* _What is required_: What is needed is an exact repetition of the lines below, from the first one through the one holding "left knee: (821, 569)", with no pictures and nothing else.

* _Exercise data_:

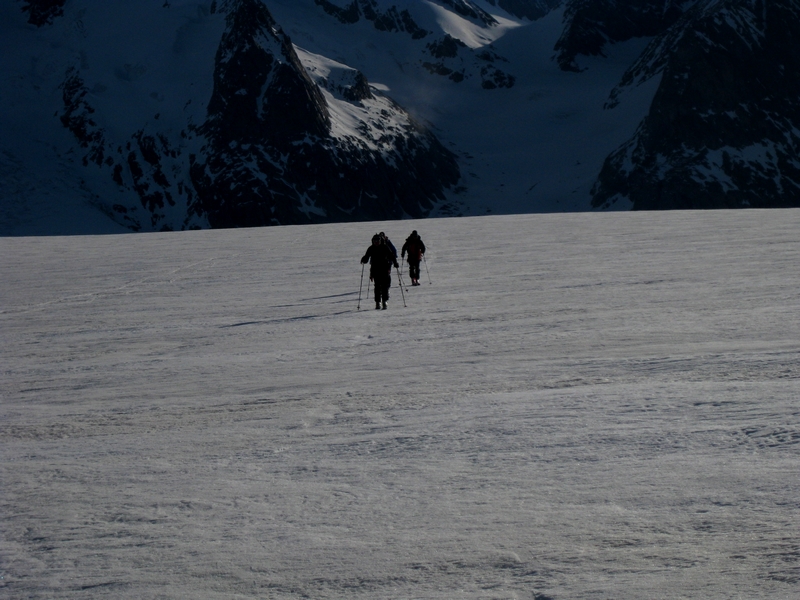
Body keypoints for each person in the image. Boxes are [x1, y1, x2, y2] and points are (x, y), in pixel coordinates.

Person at [361, 234, 399, 309]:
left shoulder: (385, 247)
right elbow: (367, 256)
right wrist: (364, 260)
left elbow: (391, 255)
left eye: (378, 241)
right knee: (377, 286)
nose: (376, 242)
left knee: (385, 286)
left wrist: (395, 263)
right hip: (375, 270)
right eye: (375, 241)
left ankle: (384, 301)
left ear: (380, 240)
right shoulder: (371, 248)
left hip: (384, 269)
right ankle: (378, 302)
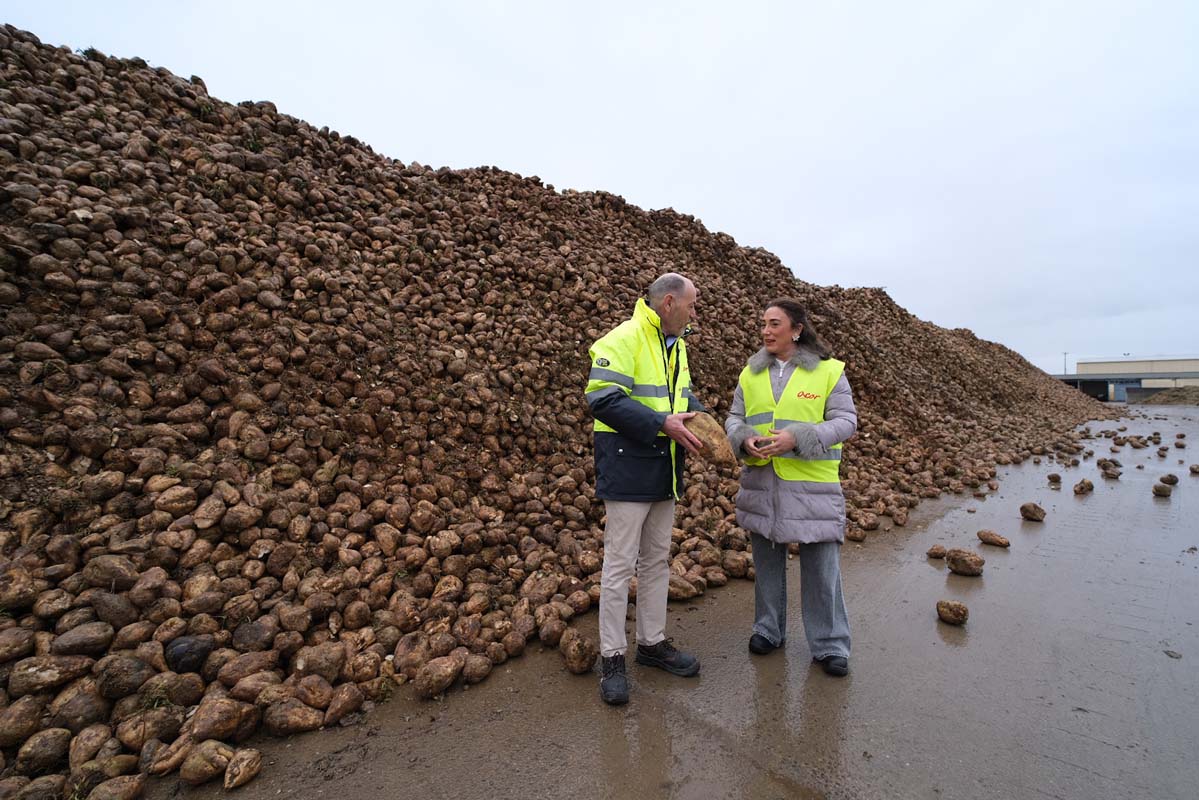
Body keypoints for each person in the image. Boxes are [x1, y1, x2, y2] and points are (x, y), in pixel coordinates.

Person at [585, 272, 705, 705]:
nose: (695, 313)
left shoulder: (679, 346)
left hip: (664, 469)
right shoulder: (623, 338)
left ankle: (651, 644)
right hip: (627, 467)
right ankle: (612, 659)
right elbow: (602, 398)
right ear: (669, 302)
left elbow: (682, 399)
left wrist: (702, 419)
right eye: (691, 305)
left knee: (657, 560)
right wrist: (662, 424)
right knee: (619, 567)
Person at [724, 298, 858, 676]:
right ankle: (768, 630)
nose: (765, 331)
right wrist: (743, 438)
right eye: (764, 324)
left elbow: (846, 421)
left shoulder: (830, 372)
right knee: (767, 563)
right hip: (762, 484)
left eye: (774, 324)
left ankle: (830, 645)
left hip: (811, 486)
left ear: (796, 329)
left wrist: (798, 438)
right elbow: (735, 417)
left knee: (821, 569)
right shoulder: (749, 374)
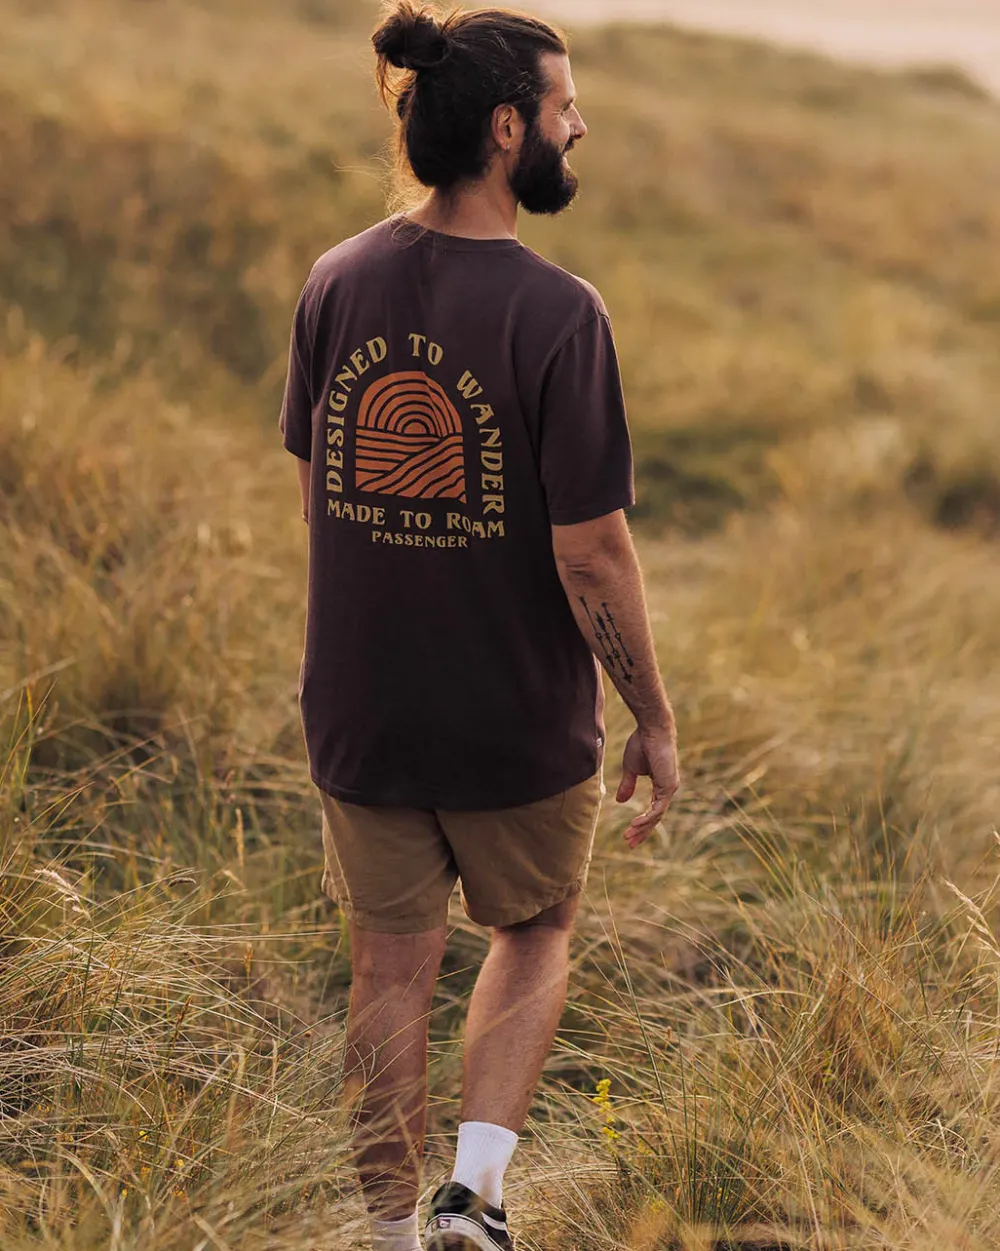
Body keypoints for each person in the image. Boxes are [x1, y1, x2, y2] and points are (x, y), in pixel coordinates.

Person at [279, 4, 681, 1248]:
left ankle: (387, 1236)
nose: (579, 125)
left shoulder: (336, 278)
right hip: (512, 715)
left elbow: (323, 494)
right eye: (564, 106)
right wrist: (653, 715)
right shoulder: (560, 313)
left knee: (387, 968)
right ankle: (476, 1196)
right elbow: (591, 550)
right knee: (536, 928)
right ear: (508, 129)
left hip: (364, 709)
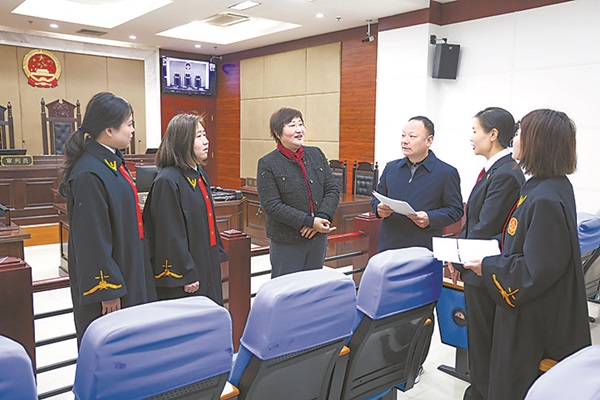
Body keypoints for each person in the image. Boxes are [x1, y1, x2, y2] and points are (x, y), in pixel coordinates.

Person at [463, 109, 591, 400]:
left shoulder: (545, 198)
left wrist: (488, 266)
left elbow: (535, 270)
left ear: (537, 142)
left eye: (520, 133)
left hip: (533, 320)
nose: (515, 139)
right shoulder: (545, 186)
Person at [60, 92, 155, 345]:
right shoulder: (89, 173)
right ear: (109, 130)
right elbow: (92, 238)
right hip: (109, 285)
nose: (133, 130)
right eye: (129, 124)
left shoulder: (111, 162)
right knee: (111, 347)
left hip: (127, 265)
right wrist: (108, 288)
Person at [447, 107, 525, 400]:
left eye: (475, 130)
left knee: (483, 341)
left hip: (484, 270)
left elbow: (485, 227)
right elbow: (474, 221)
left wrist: (458, 257)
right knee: (479, 341)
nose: (471, 137)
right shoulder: (495, 170)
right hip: (476, 264)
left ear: (493, 134)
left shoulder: (505, 174)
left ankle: (483, 391)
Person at [143, 114, 225, 304]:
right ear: (182, 142)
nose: (206, 141)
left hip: (205, 258)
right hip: (185, 274)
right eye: (199, 136)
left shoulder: (199, 174)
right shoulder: (167, 180)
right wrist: (185, 272)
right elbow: (169, 234)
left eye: (205, 135)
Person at [257, 107, 339, 278]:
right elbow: (272, 205)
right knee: (287, 288)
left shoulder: (316, 153)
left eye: (301, 124)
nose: (299, 129)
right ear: (277, 133)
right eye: (292, 125)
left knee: (313, 285)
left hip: (317, 238)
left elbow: (332, 189)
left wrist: (321, 217)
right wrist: (308, 222)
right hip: (287, 241)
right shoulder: (267, 163)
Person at [372, 116, 463, 252]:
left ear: (429, 140)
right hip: (389, 246)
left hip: (423, 248)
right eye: (403, 135)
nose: (405, 141)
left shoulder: (446, 173)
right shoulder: (391, 168)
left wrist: (430, 218)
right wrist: (378, 209)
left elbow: (455, 210)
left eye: (412, 136)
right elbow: (376, 198)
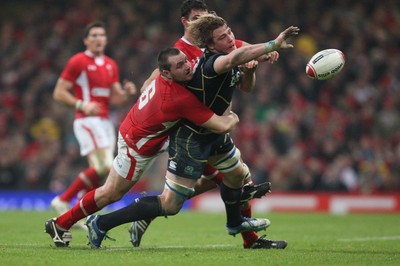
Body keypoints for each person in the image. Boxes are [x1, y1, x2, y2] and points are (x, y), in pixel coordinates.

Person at [85, 14, 299, 249]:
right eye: (222, 37)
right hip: (192, 140)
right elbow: (233, 61)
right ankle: (102, 222)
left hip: (213, 136)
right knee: (170, 205)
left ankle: (236, 224)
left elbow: (246, 87)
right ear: (210, 46)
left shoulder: (227, 56)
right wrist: (273, 44)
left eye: (229, 32)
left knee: (237, 174)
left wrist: (248, 72)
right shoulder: (212, 63)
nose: (230, 38)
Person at [44, 47, 240, 247]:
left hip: (154, 134)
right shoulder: (178, 98)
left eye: (185, 61)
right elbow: (223, 125)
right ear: (167, 73)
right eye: (180, 65)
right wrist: (232, 114)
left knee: (207, 168)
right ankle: (60, 224)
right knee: (111, 193)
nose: (187, 67)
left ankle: (150, 210)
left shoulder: (167, 77)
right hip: (137, 145)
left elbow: (157, 74)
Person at [129, 0, 279, 249]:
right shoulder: (180, 51)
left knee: (224, 180)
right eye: (197, 17)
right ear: (185, 22)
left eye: (205, 16)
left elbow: (241, 52)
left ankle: (151, 212)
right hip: (193, 132)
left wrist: (264, 52)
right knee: (235, 179)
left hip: (211, 130)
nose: (203, 22)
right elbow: (153, 81)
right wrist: (151, 95)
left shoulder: (217, 42)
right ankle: (247, 236)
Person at [49, 21, 137, 228]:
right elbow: (59, 93)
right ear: (86, 40)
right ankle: (63, 200)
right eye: (94, 35)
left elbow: (115, 98)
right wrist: (82, 104)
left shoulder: (110, 64)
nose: (99, 38)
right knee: (104, 166)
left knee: (102, 170)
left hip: (105, 122)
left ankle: (80, 208)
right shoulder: (77, 61)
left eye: (102, 35)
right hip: (87, 120)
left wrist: (126, 93)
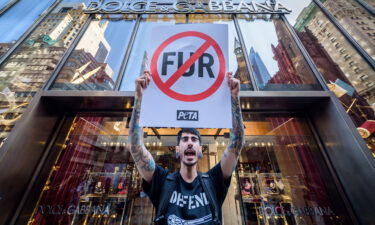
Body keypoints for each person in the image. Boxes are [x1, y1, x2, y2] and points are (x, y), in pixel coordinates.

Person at [128, 70, 244, 224]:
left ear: (200, 150)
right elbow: (135, 145)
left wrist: (234, 98)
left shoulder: (213, 180)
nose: (190, 142)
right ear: (177, 149)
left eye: (194, 139)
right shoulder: (162, 181)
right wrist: (139, 97)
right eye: (185, 139)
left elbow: (237, 141)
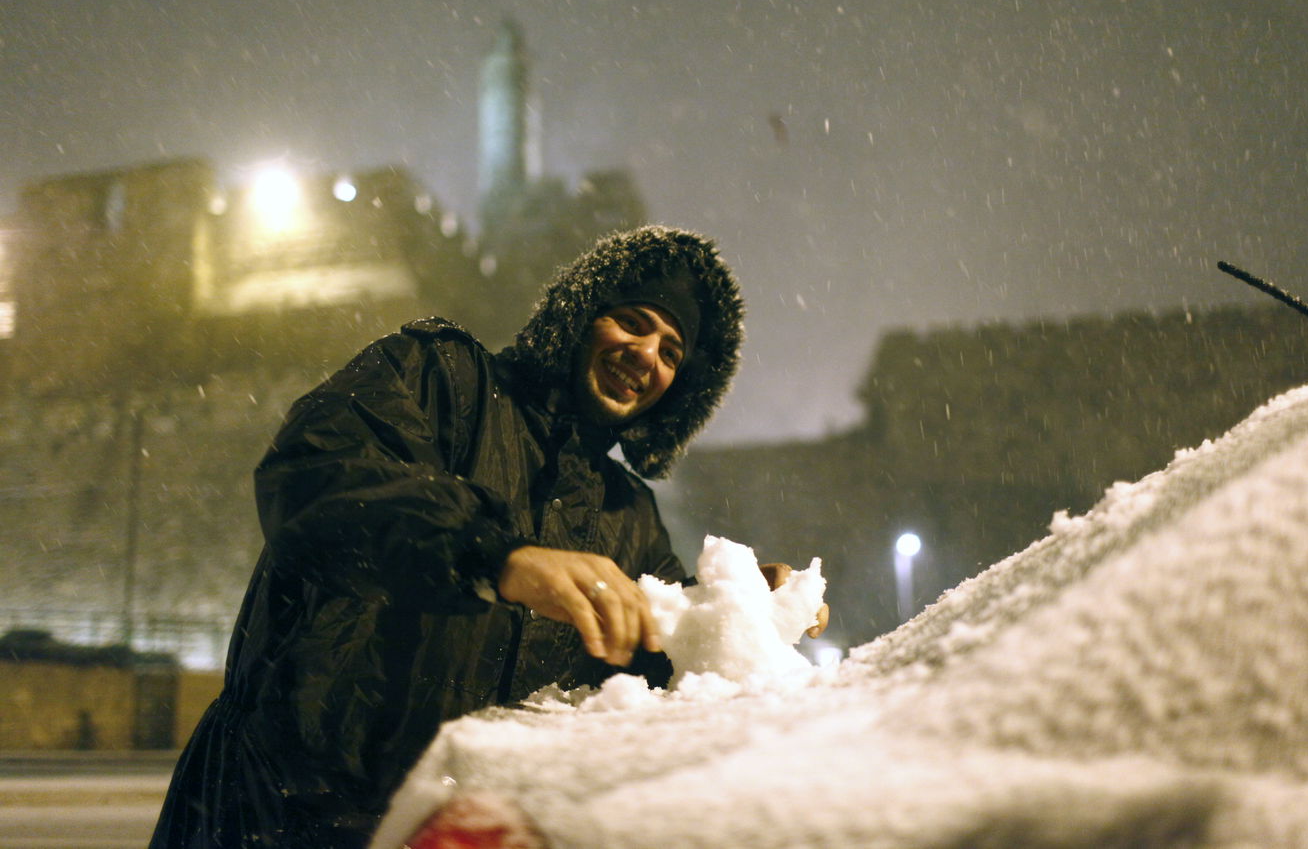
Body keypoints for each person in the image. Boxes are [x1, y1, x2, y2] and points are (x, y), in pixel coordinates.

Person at [150, 225, 823, 848]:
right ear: (580, 316)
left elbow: (654, 641)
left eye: (670, 350)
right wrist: (492, 554)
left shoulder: (627, 514)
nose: (644, 353)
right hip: (272, 814)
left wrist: (738, 604)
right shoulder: (442, 378)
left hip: (437, 831)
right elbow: (320, 474)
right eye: (632, 321)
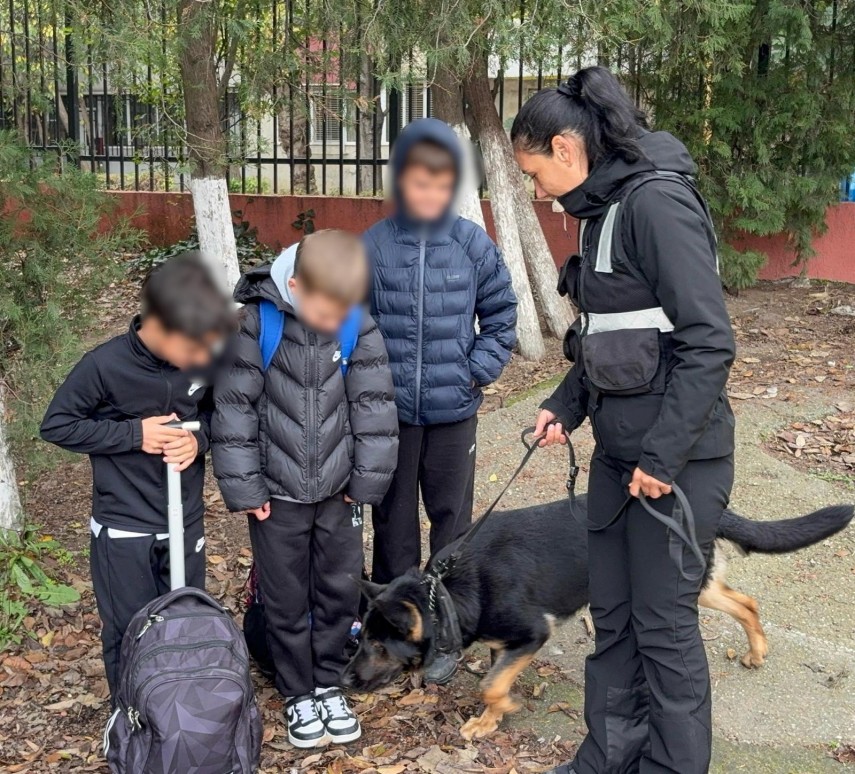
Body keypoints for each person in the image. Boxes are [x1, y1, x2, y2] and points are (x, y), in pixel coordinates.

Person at [511, 67, 735, 774]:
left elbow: (708, 342)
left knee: (662, 628)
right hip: (617, 460)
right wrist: (565, 405)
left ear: (565, 149)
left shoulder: (656, 203)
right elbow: (612, 336)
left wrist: (661, 458)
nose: (535, 189)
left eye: (533, 172)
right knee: (612, 619)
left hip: (678, 465)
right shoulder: (600, 210)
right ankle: (608, 758)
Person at [211, 229, 398, 748]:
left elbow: (374, 408)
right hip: (277, 498)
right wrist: (248, 489)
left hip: (340, 495)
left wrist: (365, 481)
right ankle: (297, 691)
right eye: (325, 310)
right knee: (286, 598)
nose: (335, 319)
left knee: (339, 592)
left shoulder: (356, 324)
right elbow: (234, 410)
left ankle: (328, 682)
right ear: (294, 286)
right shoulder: (258, 322)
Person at [40, 253, 235, 701]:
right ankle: (130, 714)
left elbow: (218, 414)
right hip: (124, 526)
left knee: (186, 620)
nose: (202, 358)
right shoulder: (104, 365)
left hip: (184, 520)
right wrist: (135, 434)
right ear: (161, 327)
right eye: (193, 348)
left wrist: (199, 439)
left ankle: (181, 713)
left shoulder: (203, 356)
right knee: (130, 628)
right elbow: (58, 425)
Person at [365, 118, 518, 684]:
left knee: (452, 524)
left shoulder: (472, 244)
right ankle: (390, 629)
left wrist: (476, 371)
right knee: (393, 522)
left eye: (440, 184)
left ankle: (447, 631)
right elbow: (349, 324)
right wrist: (367, 386)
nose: (429, 195)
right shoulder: (374, 245)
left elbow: (501, 314)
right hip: (390, 416)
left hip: (454, 413)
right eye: (419, 183)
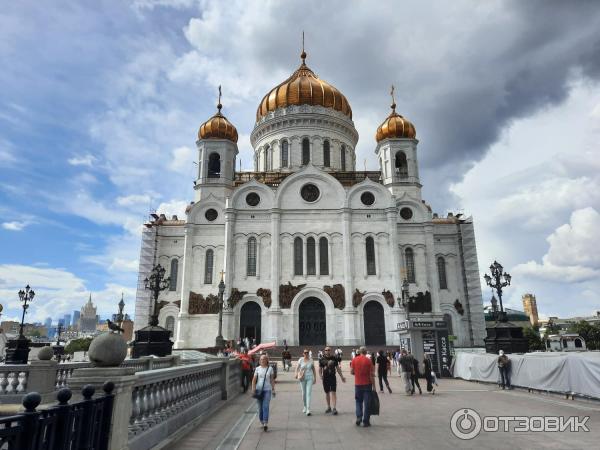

* _Task output_:
Body keypoints for each person in the image. Boxes are [x1, y1, x2, y2] and points are (x, y), in pixel coordinates.

Person at [361, 234, 399, 309]:
left shoulder: (385, 247)
right elbow: (367, 256)
right wrist: (364, 260)
left elbow: (391, 255)
left eye: (378, 241)
right knee: (377, 286)
nose: (376, 242)
left knee: (385, 286)
left wrist: (395, 263)
right hip: (375, 270)
right eye: (375, 241)
left ankle: (384, 301)
left ear: (380, 240)
right shoulder: (371, 248)
left hip: (384, 269)
right ankle: (378, 302)
Body keypoints for each person in the image. Boxes are [x1, y1, x2, y2] and points are (x, y), in pixel coordinates.

Person at [585, 272, 705, 705]:
nose: (695, 313)
left shoulder: (679, 346)
left hip: (664, 469)
right shoulder: (623, 338)
left ankle: (651, 644)
right hip: (627, 467)
right ankle: (612, 659)
right elbow: (602, 398)
right ear: (669, 302)
left elbow: (682, 399)
left wrist: (702, 419)
right eye: (691, 305)
left knee: (657, 560)
right wrist: (662, 424)
right knee: (619, 567)
Person at [724, 298, 858, 676]:
right ankle: (768, 630)
nose: (765, 331)
right wrist: (743, 438)
right eye: (764, 324)
left elbow: (846, 421)
left shoulder: (830, 372)
right knee: (767, 563)
right hip: (762, 484)
left eye: (774, 324)
left ankle: (830, 645)
left hip: (811, 486)
left ear: (796, 329)
left wrist: (798, 438)
right elbow: (735, 417)
left knee: (821, 569)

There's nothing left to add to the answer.